- TASK INSTRUCTIONS
Write out every line of text in the material below word for word, leaving out the pictures.

** BEGIN RECORDED INFORMATION **

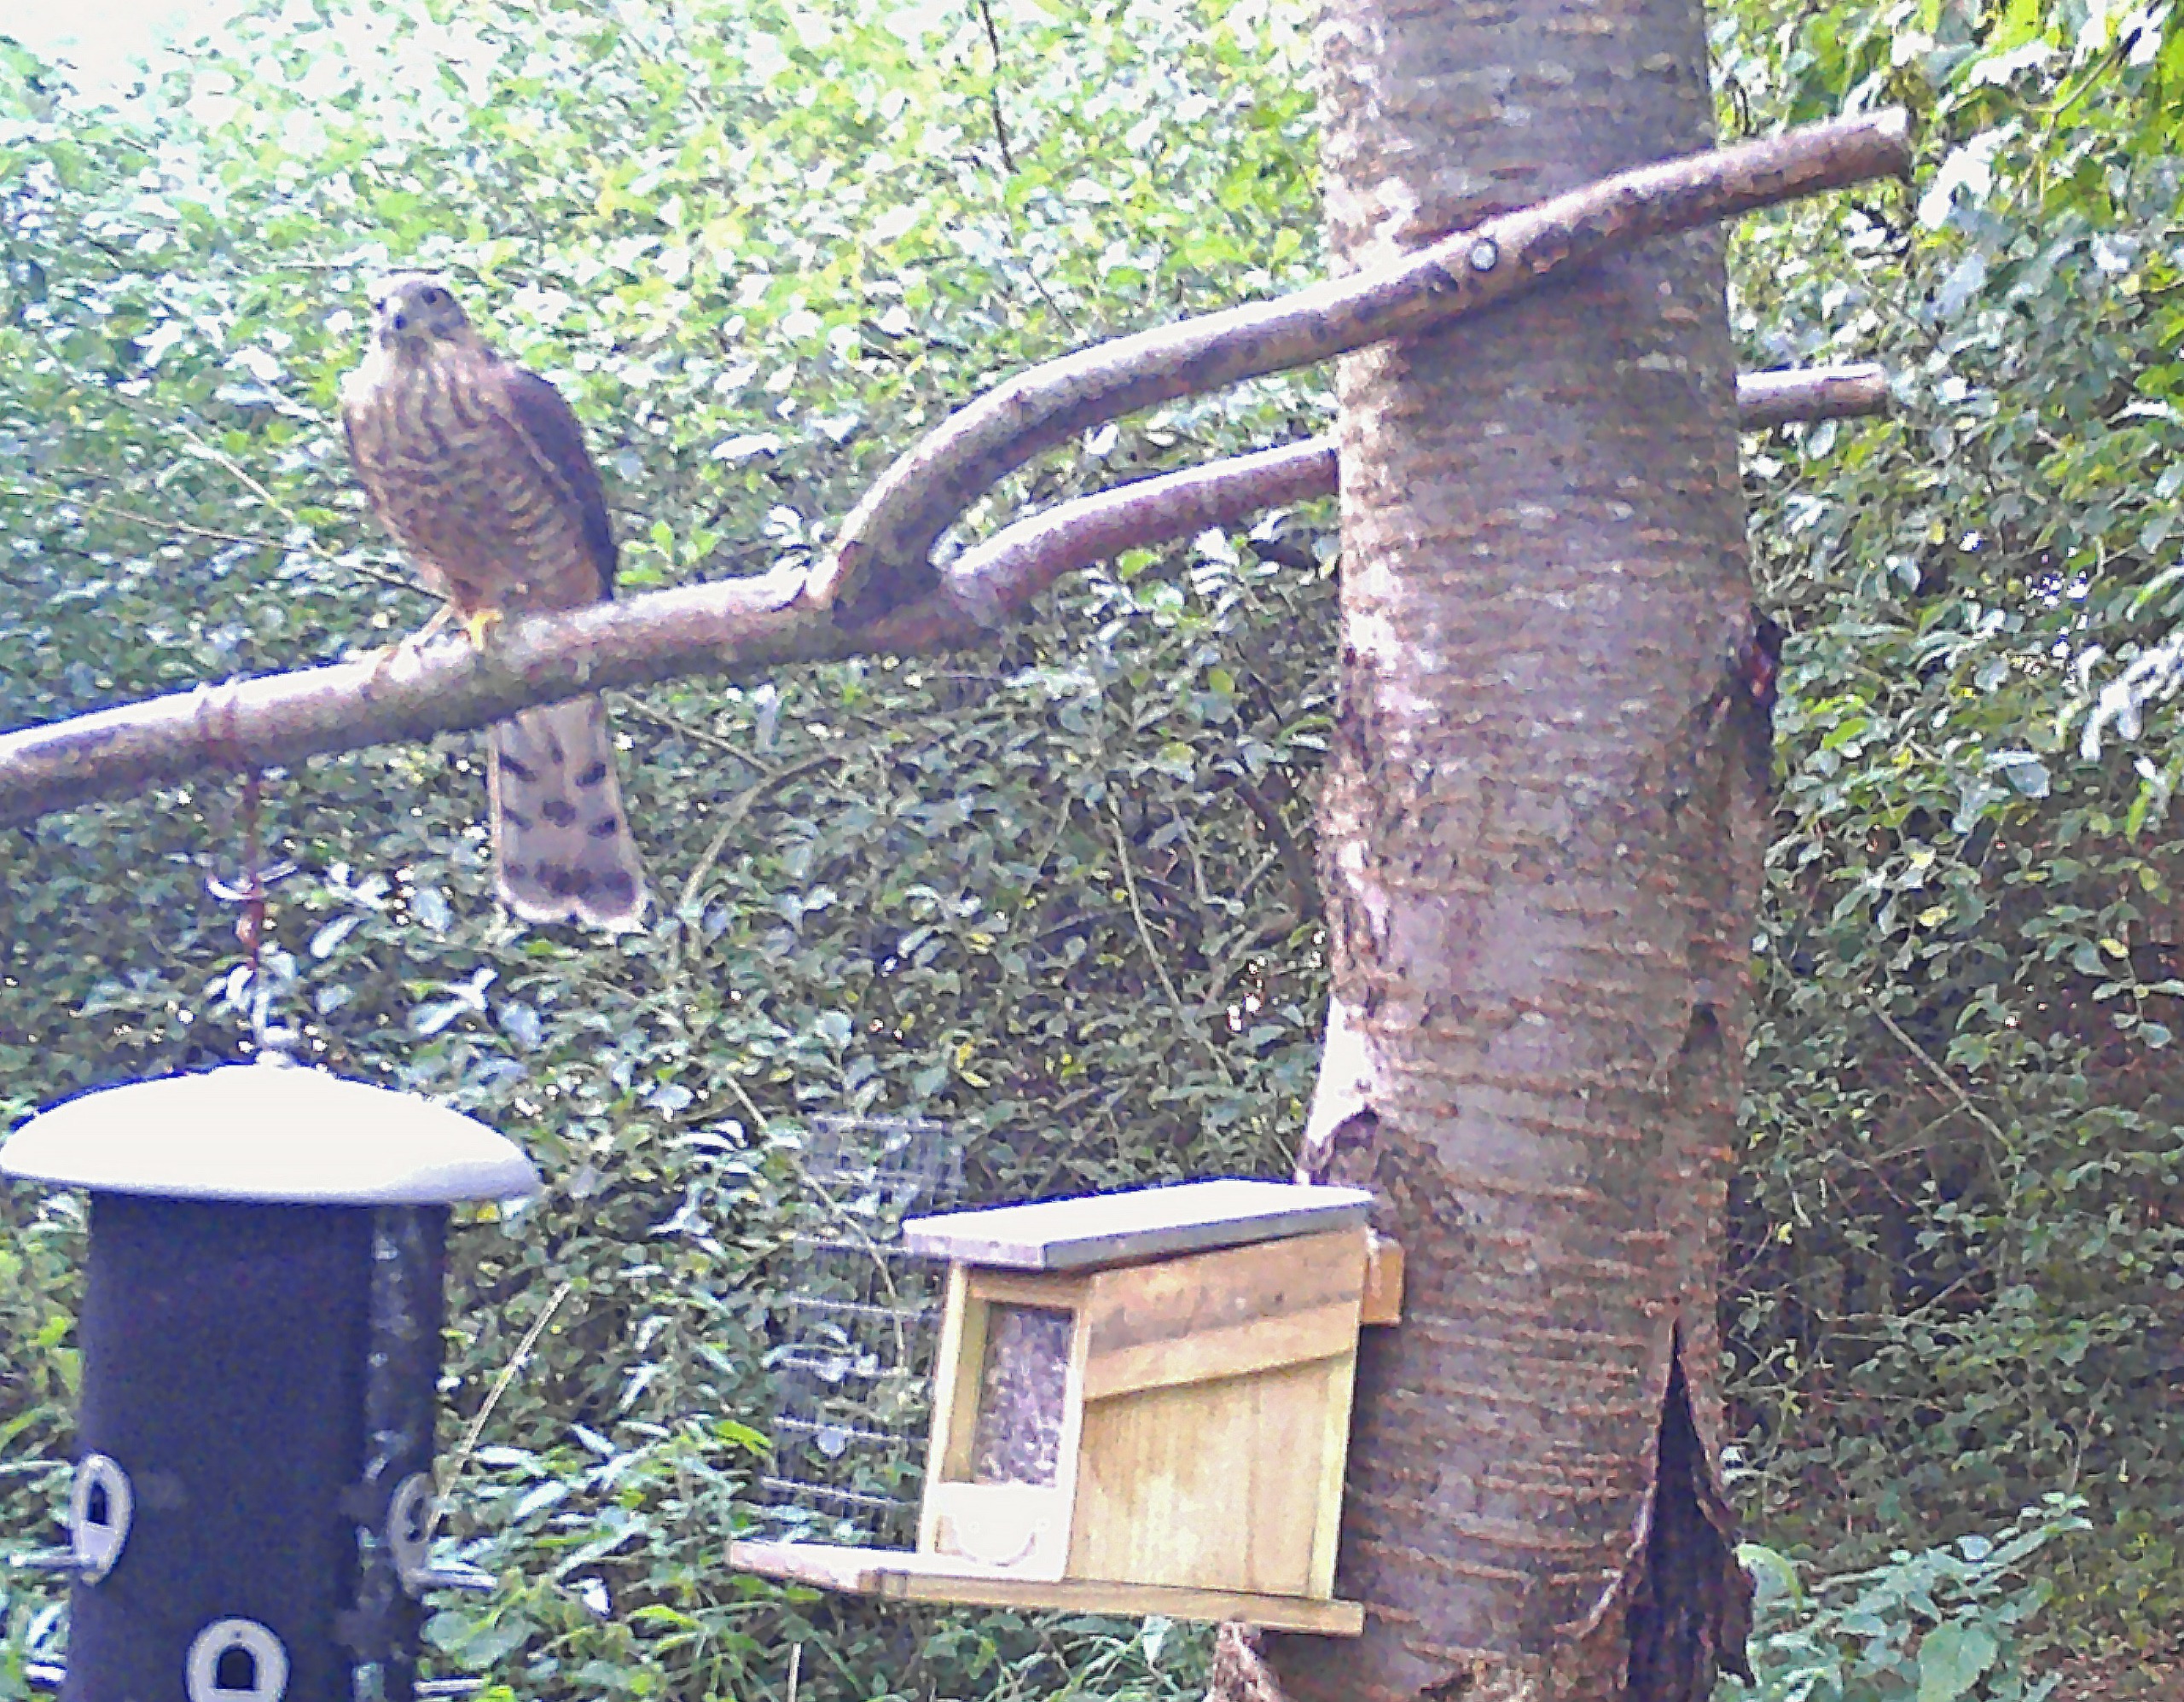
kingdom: Animalia
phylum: Chordata
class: Aves
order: Accipitriformes
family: Accipitridae
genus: Accipiter
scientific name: Accipiter nisus
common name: Spurvehøg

** END RECORDED INFORMATION **

- TASK RESPONSE
kingdom: Animalia
phylum: Chordata
class: Aves
order: Accipitriformes
family: Accipitridae
genus: Accipiter
scientific name: Accipiter nisus
common name: Spurvehøg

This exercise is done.